Dat betekende dat hij zich Bennie herinnerde.
Zwijgend daalden ze af naar het erf. Hier draaide de man zich plotseling om en vroeg:
„Kun je zelf terug naar de stad?“
Bennie knikte terwijl hij de tranen inslikte die maar uit zijn ogen bleven rollen, zelfs toen hij ze al was vergeten.
„Kun je je huis terugvinden?“
„Jahawel...“
Zonder iets uit te leggen verdween de man in het huis. Bennie ging in de schaduw van een appelboom zitten en leunde tegen zijn rugzak. Zijn schouders en rug deden zeer, de pijn liep zelfs door tot in zijn achterhoofd. De man rende op een drafje het erf op met een beboterde snee brood. Bennie zag dat de onstuimige ge­dachten hem aanzetten tot haast en dat hij zich door die haast zou kunnen gedragen op een manier waarvan hij later spijt zou krijgen. Maar hij was niet bang, stak dapper zijn hand uit en bedankte. Het brood was vers, als schuim zo zacht, en de geur die eraf kwam maakte dat het water hem in de mond liep.

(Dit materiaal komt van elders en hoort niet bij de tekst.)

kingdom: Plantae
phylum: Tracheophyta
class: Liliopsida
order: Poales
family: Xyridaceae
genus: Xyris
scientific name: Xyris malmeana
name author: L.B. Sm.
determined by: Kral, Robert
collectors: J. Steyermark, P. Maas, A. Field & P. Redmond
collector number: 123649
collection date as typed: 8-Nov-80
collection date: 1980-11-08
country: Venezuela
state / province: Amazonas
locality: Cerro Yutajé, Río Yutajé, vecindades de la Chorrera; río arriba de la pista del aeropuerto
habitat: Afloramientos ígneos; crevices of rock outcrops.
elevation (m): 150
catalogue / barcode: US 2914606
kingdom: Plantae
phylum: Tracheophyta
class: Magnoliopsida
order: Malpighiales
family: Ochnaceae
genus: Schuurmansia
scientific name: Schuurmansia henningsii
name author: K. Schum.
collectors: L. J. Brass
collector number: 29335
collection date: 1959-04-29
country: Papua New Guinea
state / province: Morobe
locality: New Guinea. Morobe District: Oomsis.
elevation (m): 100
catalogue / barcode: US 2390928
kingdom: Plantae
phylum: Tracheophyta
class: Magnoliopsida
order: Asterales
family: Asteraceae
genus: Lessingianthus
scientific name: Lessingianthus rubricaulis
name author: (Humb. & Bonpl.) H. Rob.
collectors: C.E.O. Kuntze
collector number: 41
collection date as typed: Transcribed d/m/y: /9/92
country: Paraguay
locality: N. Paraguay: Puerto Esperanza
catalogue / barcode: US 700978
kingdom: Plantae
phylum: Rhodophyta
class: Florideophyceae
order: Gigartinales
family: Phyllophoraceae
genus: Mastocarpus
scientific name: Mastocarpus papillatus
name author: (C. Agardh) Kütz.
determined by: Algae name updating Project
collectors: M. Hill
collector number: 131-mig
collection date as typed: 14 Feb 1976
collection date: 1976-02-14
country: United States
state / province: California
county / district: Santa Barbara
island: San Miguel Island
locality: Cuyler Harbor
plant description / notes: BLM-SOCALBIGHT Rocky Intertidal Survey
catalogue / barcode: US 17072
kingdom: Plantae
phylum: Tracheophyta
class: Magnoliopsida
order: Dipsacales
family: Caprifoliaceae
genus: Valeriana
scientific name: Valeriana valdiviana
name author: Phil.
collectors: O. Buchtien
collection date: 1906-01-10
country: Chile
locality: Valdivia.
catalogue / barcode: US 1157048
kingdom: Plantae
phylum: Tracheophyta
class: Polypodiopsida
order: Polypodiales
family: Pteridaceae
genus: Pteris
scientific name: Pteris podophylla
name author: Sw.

„Hier. Ik moet nadenken“, mompelde de man en hij verdween gehaast, met wappe­rend overhemd, achter het huis. Niet lang daarna begon in de velden een ner­veuze vlek te fladderen. Die leek net boven de grond te zweven, niet in staat om een rich­ting te kie­zen. Daarna werd hij plotseling kleiner en verdween toen helemaal uit het zicht. Bennie nam gretig een hap van het brood. Een golf van genot verdreef de bittere smaak van alle emo­ties en in­druk­ken, alleen de vermoeidheid bleef, stroperig en zoet als ho­ning. Loom zijn gedachten aaneenrijgend, herinnerde Bennie zich hoe oma een sprookje voor­las waarin een tovenaar alle personages in stenen veranderde. Maar in zijn haast zag hij de jongste broer over het hoofd, en als hij die noodlottige fout niet had gemaakt, was het sprookje triest geëindigd. Terwijl hij probeerde zich voor te stellen wat de jong­ste broer, die als eni­ge ter wereld was overgebleven, zou doen, zonk Bennie weg in een dodelijke ver­moeid­heid, de hele tijd gekieteld door de wind, die van ergens heel ver weg leek te ko­men. Toen hij zijn ogen opendeed voelde hij als eerste weer de wind. Alleen streelde die nu niet maar striemde. De bladeren van de appelboom ritselden anders, de licht­val was net een beetje anders. En zijn rugzak lag niet onder hem maar stond vlakbij, tegen de stam van de appelboom geleund. Bennie lag op zijn rug, een ver­kruimeld stuk brood kleefde aan zijn vingers. Hij probeerde het in het gras te gooien maar de slaap was nog niet uit zijn hand verdwenen, zijn vingers gehoor­zaamden niet. In zijn hoofd was het vre­dig en licht, alsof hij een hele nacht in bed had geslapen. Voor zijn ogen strekte de majes­tueuze oneindigheid van de hemel zich uit. Zulk intens blauw kan je gek maken of ziek. Het is alsof je voor de zee staat of voor iets reusachtigs, ongrijpbaars, en dat iets fluistert tegen je dat je zelf oneindig bent. Terwijl Bennie naar dit gefluister luisterde, concen­treer­de hij zich en probeerde goedgemutst te gaan zitten. Hij was toegedekt met een bad­stoffen handdoek vol vlekken met daarop een konijn dat op een sleetje van een berg af­gleed. De handdoek geurde naar rook.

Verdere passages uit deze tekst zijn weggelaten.